» **EXERCISE DESCRIPTION**:
Please arrange the data below as a Markdown table with the columns Index and Entry, giving each nonblank line its own numbered row. Leave the pictures out of the answer.

» **DATA SEGMENT**:
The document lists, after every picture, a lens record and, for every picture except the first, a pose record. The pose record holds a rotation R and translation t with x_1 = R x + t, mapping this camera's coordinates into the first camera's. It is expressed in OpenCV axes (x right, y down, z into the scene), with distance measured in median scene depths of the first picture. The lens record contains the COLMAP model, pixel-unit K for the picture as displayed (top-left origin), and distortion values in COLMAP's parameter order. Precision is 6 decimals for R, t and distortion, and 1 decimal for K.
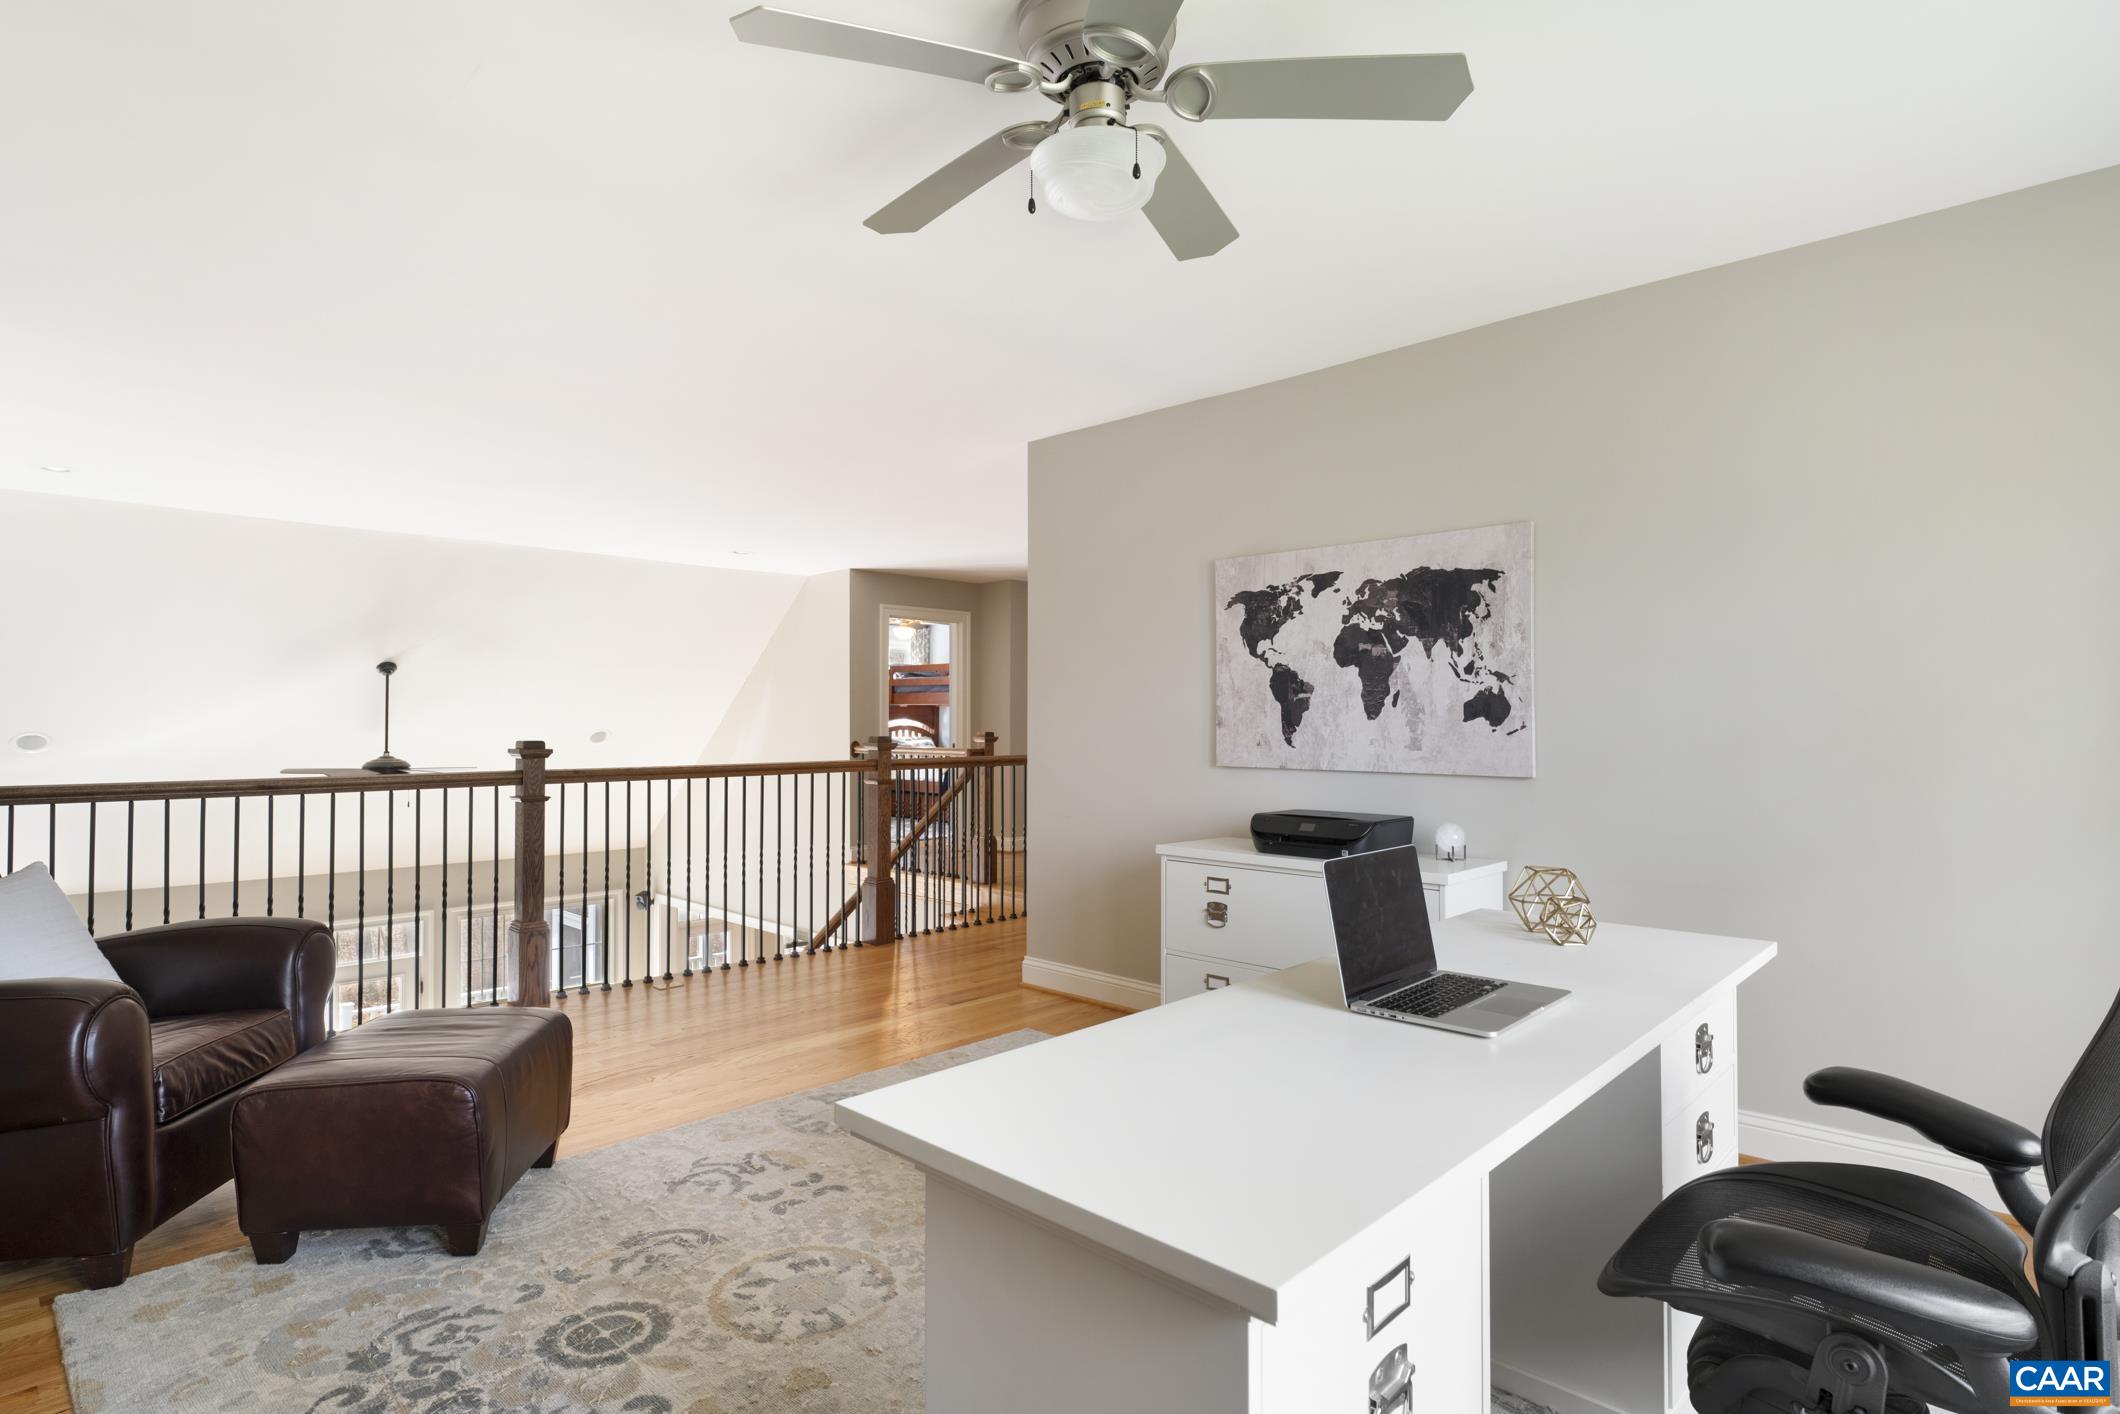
lens RADIAL K [[1136.8, 0, 1060.2], [0, 1136.8, 709.0], [0, 0, 1]] dist [-0.016803, -0.000393]
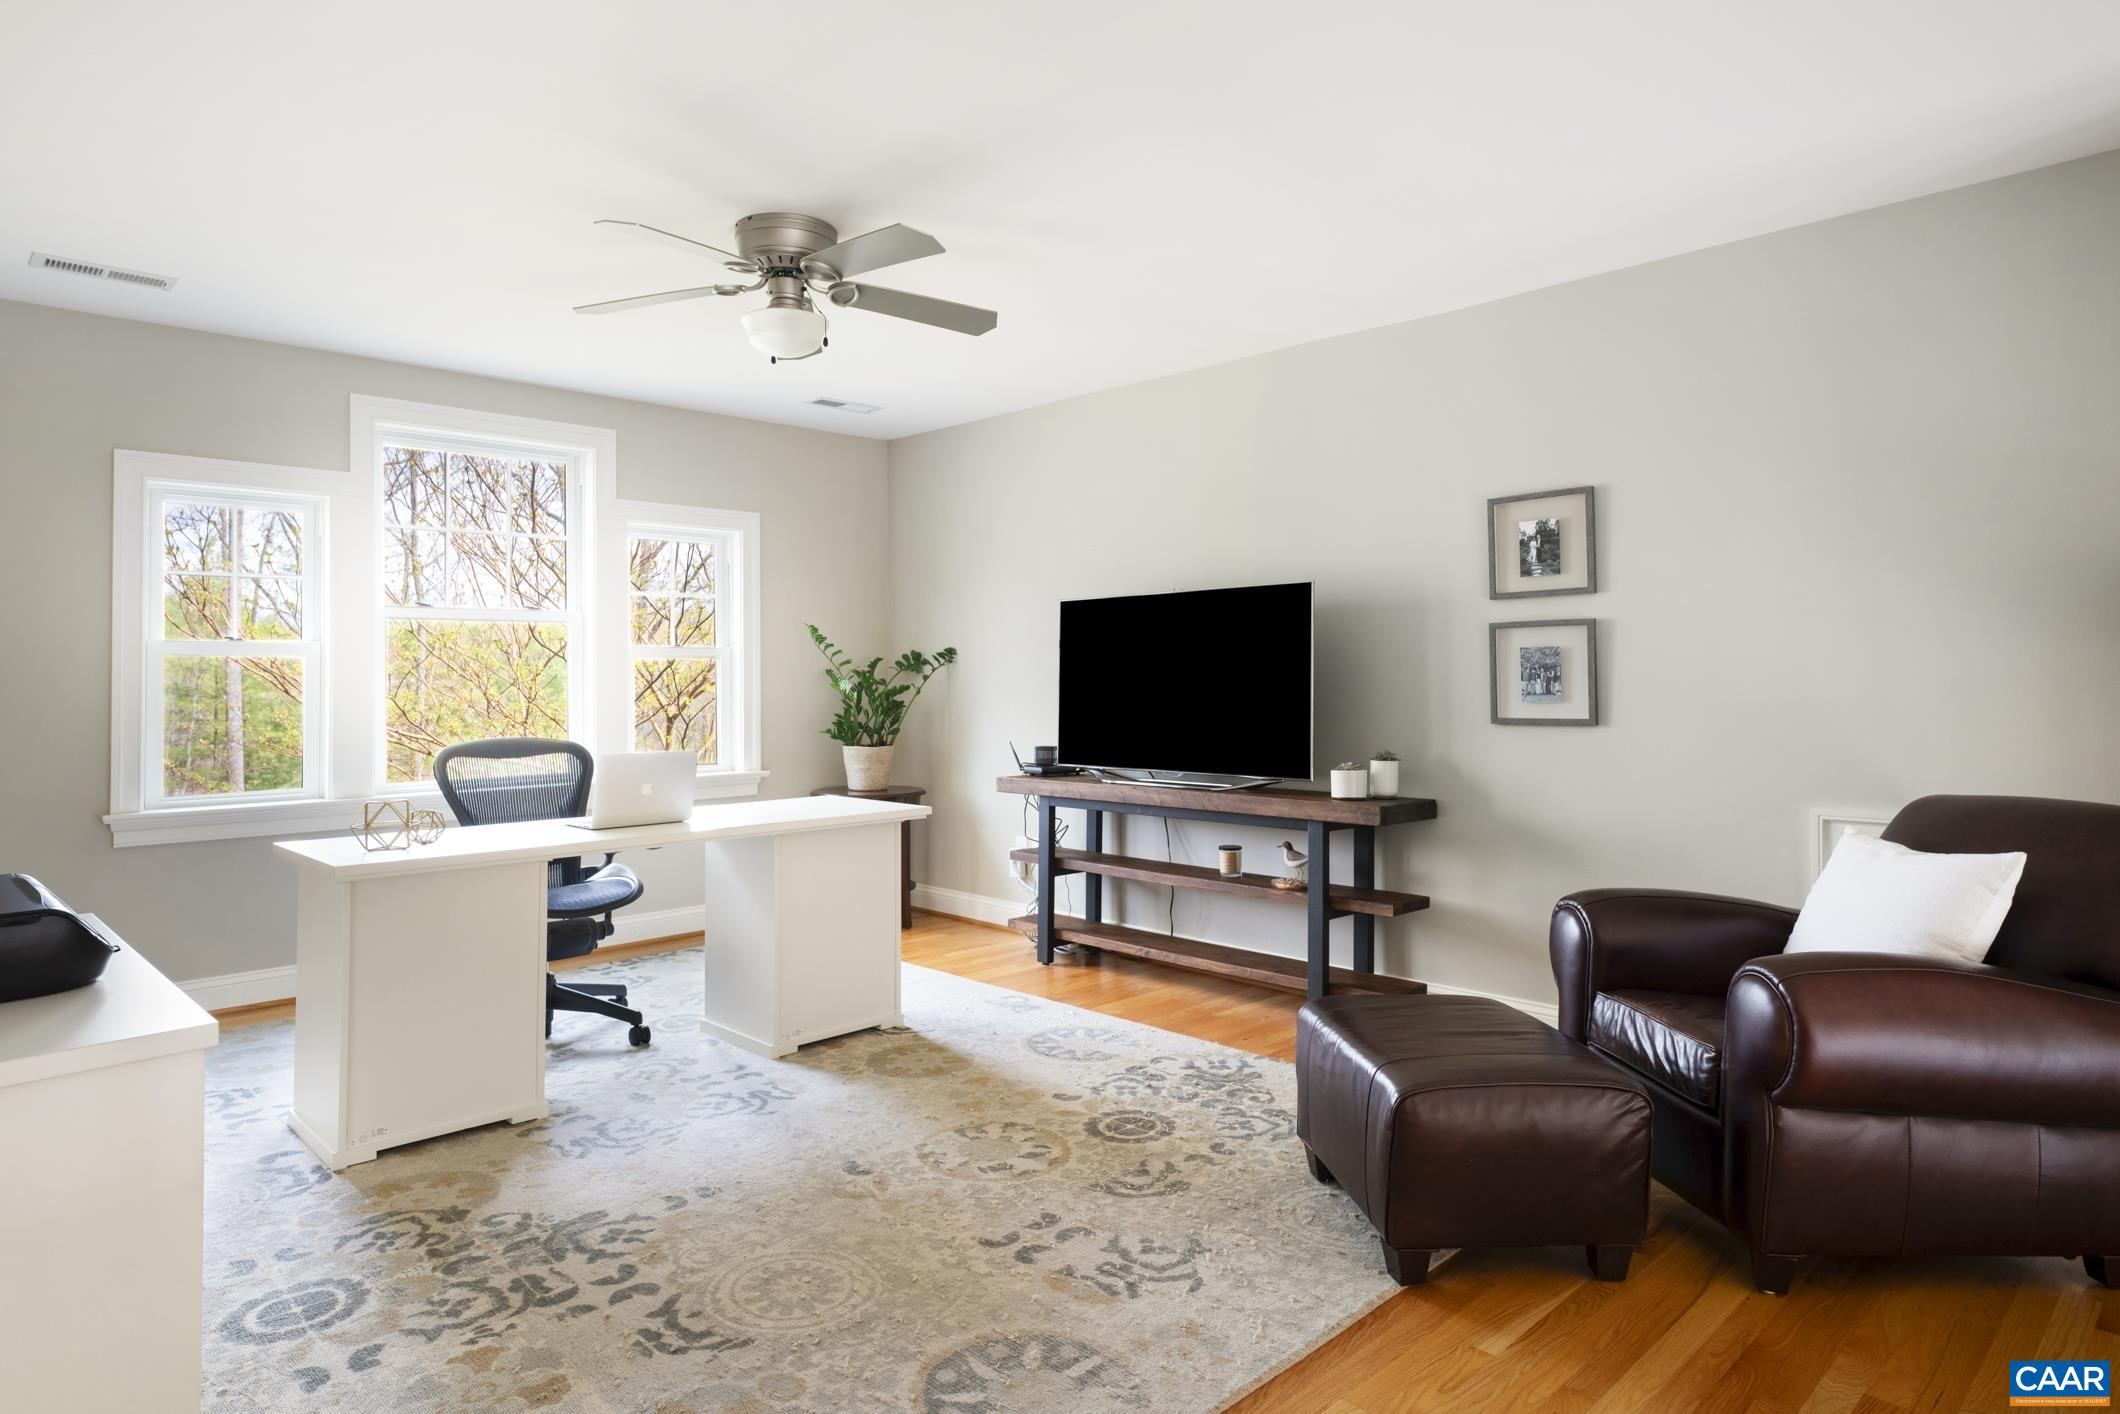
lens RADIAL K [[1226.6, 0, 1060.3], [0, 1226.6, 699.0], [0, 0, 1]] dist [-0.011706, -0.000714]
pose [[-0.999936, -0.002910, 0.010896, -0.297385], [-0.002929, 0.999994, -0.001649, 0.039712], [-0.010892, -0.001680, -0.999939, 2.197151]]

» **REPLY**:
| Index | Entry |
|---|---|
| 1 | The document lists, after every picture, a lens record and, for every picture except the first, a pose record. The pose record holds a rotation R and translation t with x_1 = R x + t, mapping this camera's coordinates into the first camera's. It is expressed in OpenCV axes (x right, y down, z into the scene), with distance measured in median scene depths of the first picture. The lens record contains the COLMAP model, pixel-unit K for the picture as displayed (top-left origin), and distortion values in COLMAP's parameter order. Precision is 6 decimals for R, t and distortion, and 1 decimal for K. |
| 2 | lens RADIAL K [[1136.8, 0, 1060.2], [0, 1136.8, 709.0], [0, 0, 1]] dist [-0.016803, -0.000393] |
| 3 | lens RADIAL K [[1226.6, 0, 1060.3], [0, 1226.6, 699.0], [0, 0, 1]] dist [-0.011706, -0.000714] |
| 4 | pose [[-0.999936, -0.002910, 0.010896, -0.297385], [-0.002929, 0.999994, -0.001649, 0.039712], [-0.010892, -0.001680, -0.999939, 2.197151]] |